Descer do ônibus e caminhar para o embarque no metrô é como mudar de fase no joguinho – e vamos combinar que essa história de pegar um monte de escadas rolantes rumo ao centro da Terra em busca de um monstro que rompe o breu com dois olhos redondos e amarelos é bem emocionante. Vidrado na grande boca escura, Felipe parece preocupado. "Cadê o metrô, pai?". "Acho que deve estar dormindo, filho, talvez por isso esteja esse silêncio, repare que as pessoas estão quietas também. Mas tudo bem. Daqui a pouco ele acorda." Felipe parece mais tranquilo. De repente, somos atingidos por uma onda forte de vento que varre a plataforma e faz o menino segurar a franja dourada. "Ele acordou, pai!" Sorte que nossos super poderes embaixo da terra continuam afiados: basta um olhar congelante para deter a cobra quase infinita de lata e vidro; nem precisa levantar o indicador gordinho.

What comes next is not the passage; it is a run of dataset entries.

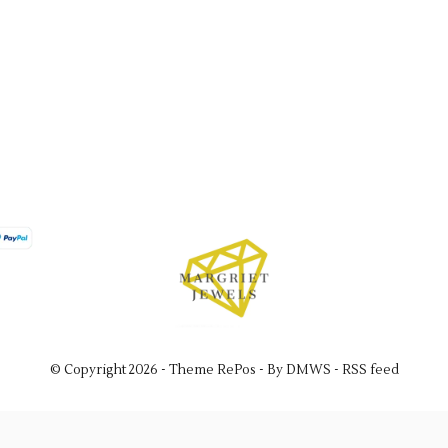
© Copyright
2026
- Theme RePos - By
DMWS
-
RSS feed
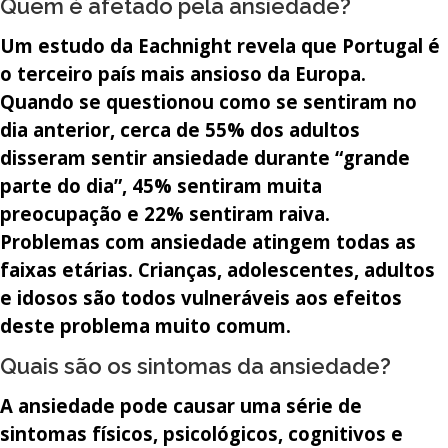
Quem é afetado pela ansiedade?
Um estudo da Eachnight revela que Portugal é
o terceiro país mais ansioso da Europa.
Quando se questionou como se sentiram no
dia anterior, cerca de 55% dos adultos
disseram sentir ansiedade durante “grande
parte do dia”, 45% sentiram muita
preocupação e 22% sentiram raiva.
Problemas com ansiedade atingem todas as
faixas etárias. Crianças, adolescentes, adultos
e idosos são todos vulneráveis aos efeitos
deste problema muito comum.
Quais são os sintomas da ansiedade?
A ansiedade pode causar uma série de
sintomas físicos, psicológicos, cognitivos e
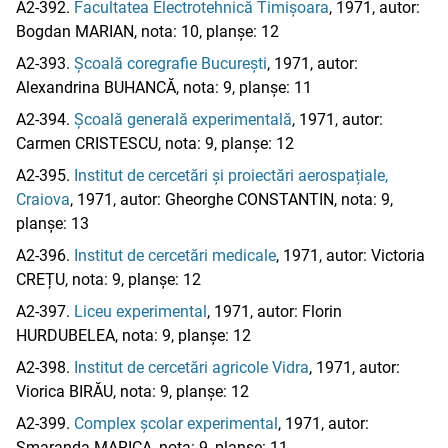
A2-392.
Facultatea Electrotehnică Timișoara
, 1971, autor:
Bogdan MARIAN, nota: 10, planșe: 12
A2-393.
Școală coregrafie București
, 1971, autor:
Alexandrina BUHANCĂ, nota: 9, planșe: 11
A2-394.
Școală generală experimentală
, 1971, autor:
Carmen CRISTESCU, nota: 9, planșe: 12
A2-395.
Institut de cercetări și proiectări aerospațiale,
Craiova
, 1971, autor: Gheorghe CONSTANTIN, nota: 9,
planșe: 13
A2-396.
Institut de cercetări medicale
, 1971, autor: Victoria
CREȚU, nota: 9, planșe: 12
A2-397.
Liceu experimental
, 1971, autor: Florin
HURDUBELEA, nota: 9, planșe: 12
A2-398.
Institut de cercetări agricole Vidra
, 1971, autor:
Viorica BIRĂU, nota: 9, planșe: 12
A2-399.
Complex școlar experimental
, 1971, autor:
Smaranda MARICA, nota: 9, planșe: 11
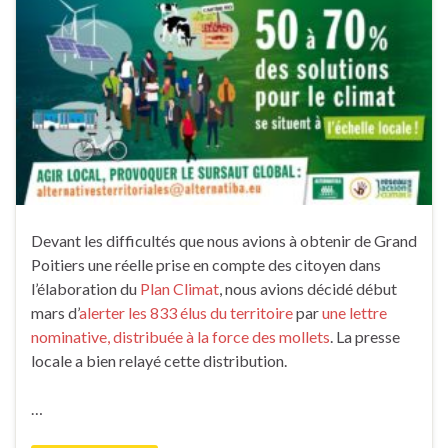
Devant les difficultés que nous avions à obtenir de Grand
Poitiers une réelle prise en compte des citoyen dans
l’élaboration du
Plan Climat
, nous avions décidé début
mars d’
alerter les 833 élus du territoire
par
une lettre
nominative, distribuée à la force des mollets
. La presse
locale a bien relayé cette distribution.
…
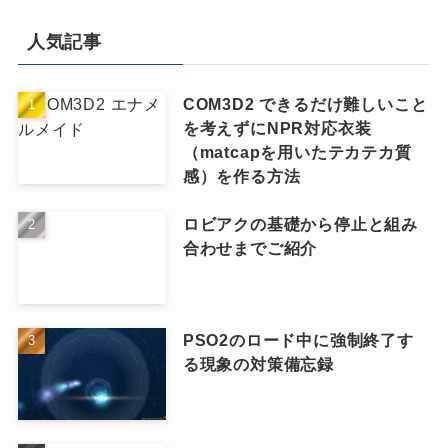
人気記事
COM3D2 できるだけ難しいこと
を考えずにNPR対応衣装
（matcapを用いたテカテカ質
感）を作る方法
ロビアクの基礎から停止と組み
合わせまでご紹介
PSO2のロード中に強制終了す
る現象の対策備忘録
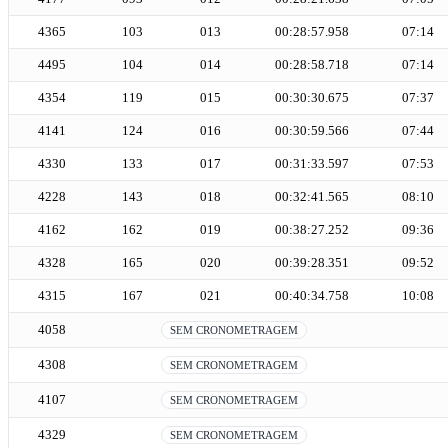
4365
103
013
00:28:57.958
07:14
4495
104
014
00:28:58.718
07:14
4354
119
015
00:30:30.675
07:37
4141
124
016
00:30:59.566
07:44
4330
133
017
00:31:33.597
07:53
4228
143
018
00:32:41.565
08:10
4162
162
019
00:38:27.252
09:36
4328
165
020
00:39:28.351
09:52
4315
167
021
00:40:34.758
10:08
4058
SEM CRONOMETRAGEM
4308
SEM CRONOMETRAGEM
4107
SEM CRONOMETRAGEM
4329
SEM CRONOMETRAGEM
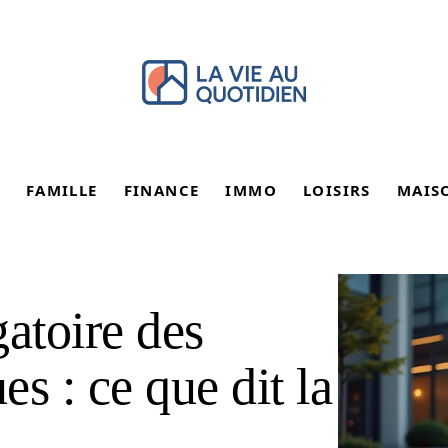
FAMILLE
FINANCE
IMMO
LOISIRS
MAIS
atoire des
es : ce que dit la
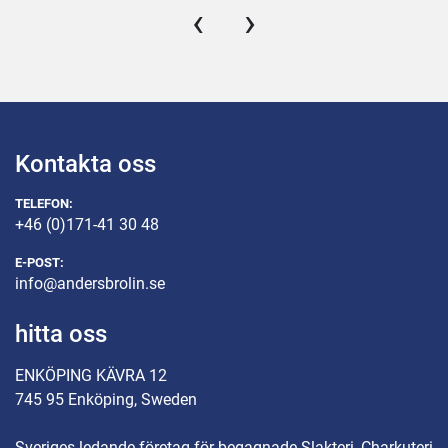
‹
›
Kontakta oss
TELEFON:
+46 (0)171-41 30 48
E-POST:
info@andersbrolin.se
hitta oss
ENKÖPING KÄVRA 12
745 95 Enköping, Sweden
Sveriges ledande företag för begagnade Slakteri, Charkuteri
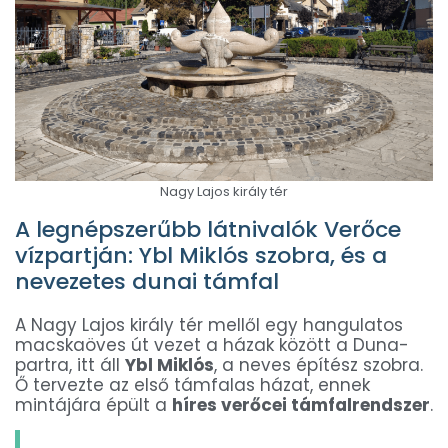
Nagy Lajos király tér
A legnépszerűbb látnivalók Verőce
vízpartján: Ybl Miklós szobra, és a
nevezetes dunai támfal
A Nagy Lajos király tér mellől egy hangulatos
macskaöves út vezet a házak között a Duna-
partra, itt áll
Ybl Miklós
, a neves építész szobra.
Ő tervezte az első támfalas házat, ennek
mintájára épült a
híres verőcei támfalrendszer
.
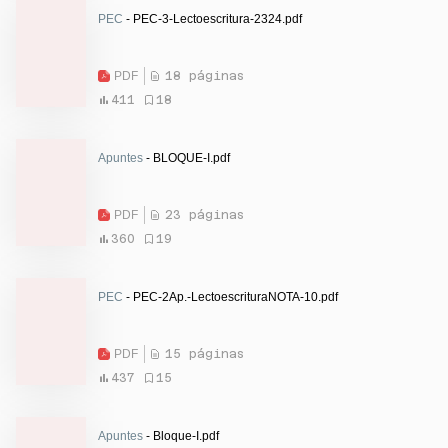
PEC
- PEC-3-Lectoescritura-2324.pdf
PDF
18 páginas
411
18
Apuntes
- BLOQUE-I.pdf
PDF
23 páginas
360
19
PEC
- PEC-2Ap.-LectoescrituraNOTA-10.pdf
PDF
15 páginas
437
15
Apuntes
- Bloque-I.pdf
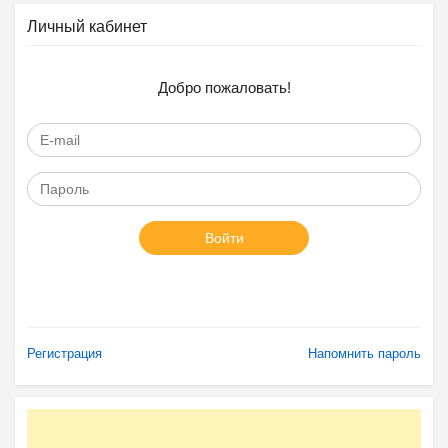
Личный кабинет
Добро пожаловать!
Войти
Регистрация
Напомнить пароль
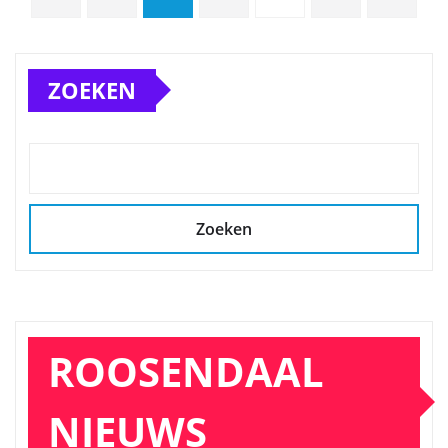
paginering
ZOEKEN
Zoeken
ROOSENDAAL
NIEUWS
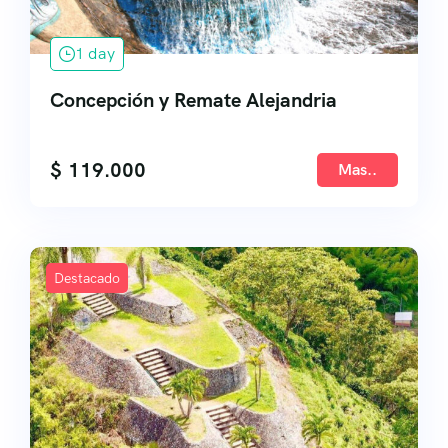
1 day
Concepción y Remate Alejandria
$
119.000
Mas..
Destacado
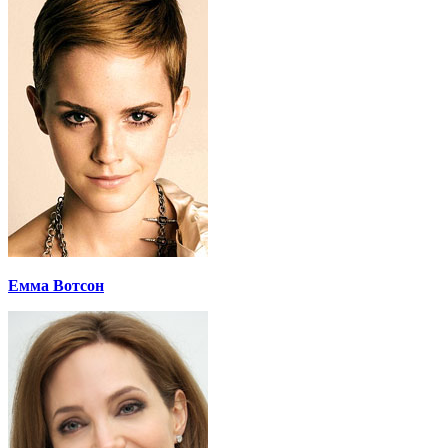
Емма Вотсон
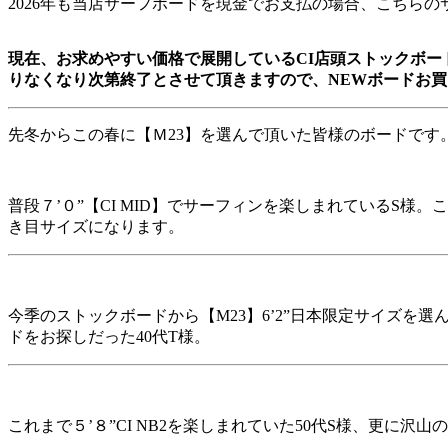
2026年も当店サーフボードを現金でお支払の場合、こちら
現在、お求めやすい価格で展開しているCI店頭ストックボードを現
りなくなり次第終了とさせて頂きますので、NEWボードお
先冬からこの春に【Ｍ23】を選んで頂いた皆様のボードです
普段７’０”【CI MID】でサーフィンを楽しまれているS様
き目サイズになります。
今季のストックボードから【M23】6’2”日本限定サイズ
ドをお探しだった40代T様。
これまで５’８”CI NB2を楽しまれていた50代S様、更に沢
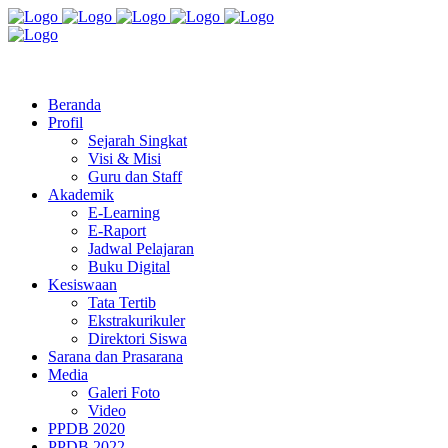
Jl. Radio Kabinuang Kel. Baru Kec. Baolan Kab. Tolitoli
sman3tolitoli@gmail.com
Beranda
Profil
Sejarah Singkat
Visi & Misi
Guru dan Staff
Akademik
E-Learning
E-Raport
Jadwal Pelajaran
Buku Digital
Kesiswaan
Tata Tertib
Ekstrakurikuler
Direktori Siswa
Sarana dan Prasarana
Media
Galeri Foto
Video
PPDB 2020
PPDB 2022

Circulando de ônibus, Felipe aprende que não mora em Oslo (Foto: Arquivo Pessoal)
Uma vez dentro da enorme cobra, o apito que precede o fechar das portas e a voz misteriosa que aparece dentro do vagão dando ordens e contando qual a próxima estação fascinam o menino. Caminhar pela avenida Paulista e desviar de pedestres que chegam por todos os lados são os últimos desafios antes de alcançar o parquinho do Trianon. Na hora de voltar pra casa, Felipe se certifica que a farra vai continuar. "Vamos de bumba e de metrô, né, pai?". O moleque nem imagina, mas ele está quase pronto para um passeio mais radical. Dia desses vou levá-lo de ônibus até o extremo sul da cidade, serpenteando a avenida Dona Belmira Marin pelo miolo do Grajaú até a balsa que atravessa a represa Billings rumo ao que sobra de Mata Atlântica na cidade, na Ilha do Bororé (que na verdade é uma península). Só assim para ele entender o tamanho de São Paulo e a complexidade de uma cidade que nada tem a ver com Oslo.